◆ Source information ◆
^^^^^^^^^^^^^^^^

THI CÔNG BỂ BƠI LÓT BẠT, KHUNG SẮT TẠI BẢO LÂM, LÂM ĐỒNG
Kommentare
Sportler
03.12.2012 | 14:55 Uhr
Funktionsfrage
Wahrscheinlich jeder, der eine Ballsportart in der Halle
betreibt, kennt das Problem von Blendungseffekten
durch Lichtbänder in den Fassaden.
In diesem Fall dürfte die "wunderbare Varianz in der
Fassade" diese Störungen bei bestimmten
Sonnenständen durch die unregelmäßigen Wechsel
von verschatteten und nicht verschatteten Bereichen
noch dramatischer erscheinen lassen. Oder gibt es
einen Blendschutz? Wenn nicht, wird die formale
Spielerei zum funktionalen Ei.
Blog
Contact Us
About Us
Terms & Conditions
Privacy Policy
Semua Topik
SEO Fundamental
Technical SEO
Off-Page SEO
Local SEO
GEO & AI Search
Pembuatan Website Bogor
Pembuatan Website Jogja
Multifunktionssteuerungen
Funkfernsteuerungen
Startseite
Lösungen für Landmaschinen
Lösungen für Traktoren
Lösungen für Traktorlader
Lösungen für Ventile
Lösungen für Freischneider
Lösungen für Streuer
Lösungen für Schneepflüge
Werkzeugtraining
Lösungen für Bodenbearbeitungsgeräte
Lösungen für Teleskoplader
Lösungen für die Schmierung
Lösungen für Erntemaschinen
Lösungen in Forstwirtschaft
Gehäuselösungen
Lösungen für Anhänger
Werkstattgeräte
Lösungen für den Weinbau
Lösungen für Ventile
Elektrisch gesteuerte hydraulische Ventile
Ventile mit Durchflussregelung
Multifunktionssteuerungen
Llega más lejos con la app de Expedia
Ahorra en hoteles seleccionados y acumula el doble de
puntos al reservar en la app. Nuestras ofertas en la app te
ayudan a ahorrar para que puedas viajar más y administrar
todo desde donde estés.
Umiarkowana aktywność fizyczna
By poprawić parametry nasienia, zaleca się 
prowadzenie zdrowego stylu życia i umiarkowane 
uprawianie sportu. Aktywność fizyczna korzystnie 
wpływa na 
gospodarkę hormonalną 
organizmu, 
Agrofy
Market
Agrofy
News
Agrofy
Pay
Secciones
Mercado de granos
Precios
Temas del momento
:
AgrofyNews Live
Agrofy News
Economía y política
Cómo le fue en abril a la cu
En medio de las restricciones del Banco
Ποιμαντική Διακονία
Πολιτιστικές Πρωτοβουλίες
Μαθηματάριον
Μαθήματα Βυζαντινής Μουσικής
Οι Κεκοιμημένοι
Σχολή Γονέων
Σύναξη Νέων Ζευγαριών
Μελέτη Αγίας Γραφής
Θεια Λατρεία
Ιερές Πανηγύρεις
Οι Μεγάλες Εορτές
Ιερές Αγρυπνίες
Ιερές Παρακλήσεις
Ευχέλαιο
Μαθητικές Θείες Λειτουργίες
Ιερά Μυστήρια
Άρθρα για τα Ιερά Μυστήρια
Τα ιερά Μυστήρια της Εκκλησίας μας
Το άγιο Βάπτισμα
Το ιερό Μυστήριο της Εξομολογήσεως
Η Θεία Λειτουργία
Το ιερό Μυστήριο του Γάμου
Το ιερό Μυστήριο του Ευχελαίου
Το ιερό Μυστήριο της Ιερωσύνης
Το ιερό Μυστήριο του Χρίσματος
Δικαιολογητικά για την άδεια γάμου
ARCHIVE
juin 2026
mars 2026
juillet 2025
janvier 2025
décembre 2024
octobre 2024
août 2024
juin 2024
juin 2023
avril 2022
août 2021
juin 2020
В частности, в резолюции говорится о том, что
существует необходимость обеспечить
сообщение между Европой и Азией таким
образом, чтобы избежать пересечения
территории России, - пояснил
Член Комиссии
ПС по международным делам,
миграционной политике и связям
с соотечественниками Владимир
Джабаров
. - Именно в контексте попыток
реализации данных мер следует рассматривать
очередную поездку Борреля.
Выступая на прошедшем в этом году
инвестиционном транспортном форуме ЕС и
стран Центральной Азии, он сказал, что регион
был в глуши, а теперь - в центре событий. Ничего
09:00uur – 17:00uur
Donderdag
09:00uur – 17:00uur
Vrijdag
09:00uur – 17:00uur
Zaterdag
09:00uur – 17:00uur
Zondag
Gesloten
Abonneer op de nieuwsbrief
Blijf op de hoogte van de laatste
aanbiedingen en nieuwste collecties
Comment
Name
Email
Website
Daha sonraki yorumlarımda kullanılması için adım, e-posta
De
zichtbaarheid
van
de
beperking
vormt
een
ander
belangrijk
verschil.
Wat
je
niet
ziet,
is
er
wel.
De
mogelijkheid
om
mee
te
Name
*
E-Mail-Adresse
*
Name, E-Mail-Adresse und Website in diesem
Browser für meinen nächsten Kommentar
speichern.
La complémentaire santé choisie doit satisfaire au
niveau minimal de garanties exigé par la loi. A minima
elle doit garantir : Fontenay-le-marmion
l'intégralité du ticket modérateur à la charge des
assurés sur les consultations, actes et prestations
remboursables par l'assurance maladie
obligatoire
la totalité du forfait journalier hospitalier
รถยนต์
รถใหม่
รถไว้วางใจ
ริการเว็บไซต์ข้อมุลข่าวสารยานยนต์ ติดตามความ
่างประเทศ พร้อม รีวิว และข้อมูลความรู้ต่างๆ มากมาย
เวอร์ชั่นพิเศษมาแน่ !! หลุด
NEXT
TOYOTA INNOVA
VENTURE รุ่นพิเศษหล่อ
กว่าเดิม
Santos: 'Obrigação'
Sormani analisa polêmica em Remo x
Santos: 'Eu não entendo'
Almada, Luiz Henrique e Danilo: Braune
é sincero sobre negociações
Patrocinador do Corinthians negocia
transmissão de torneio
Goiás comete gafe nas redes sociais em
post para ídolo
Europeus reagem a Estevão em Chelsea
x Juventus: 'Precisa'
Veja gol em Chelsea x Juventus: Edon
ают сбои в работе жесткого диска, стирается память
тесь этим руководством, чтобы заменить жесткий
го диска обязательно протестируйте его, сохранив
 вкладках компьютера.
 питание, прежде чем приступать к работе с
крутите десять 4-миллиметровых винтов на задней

^^^^^^^^^^^^^^^^

◆ Prompt ◆
Can you copy out the records, word for word, starting at the very beginning and ending with the line that contains "betreibt, kennt das"?

◆ Answer for this exercise ◆
THI CÔNG BỂ BƠI LÓT BẠT, KHUNG SẮT TẠI BẢO LÂM, LÂM ĐỒNG
Kommentare
Sportler
03.12.2012 | 14:55 Uhr
Funktionsfrage
Wahrscheinlich jeder, der eine Ballsportart in der Halle
betreibt, kennt das Problem von Blendungseffekten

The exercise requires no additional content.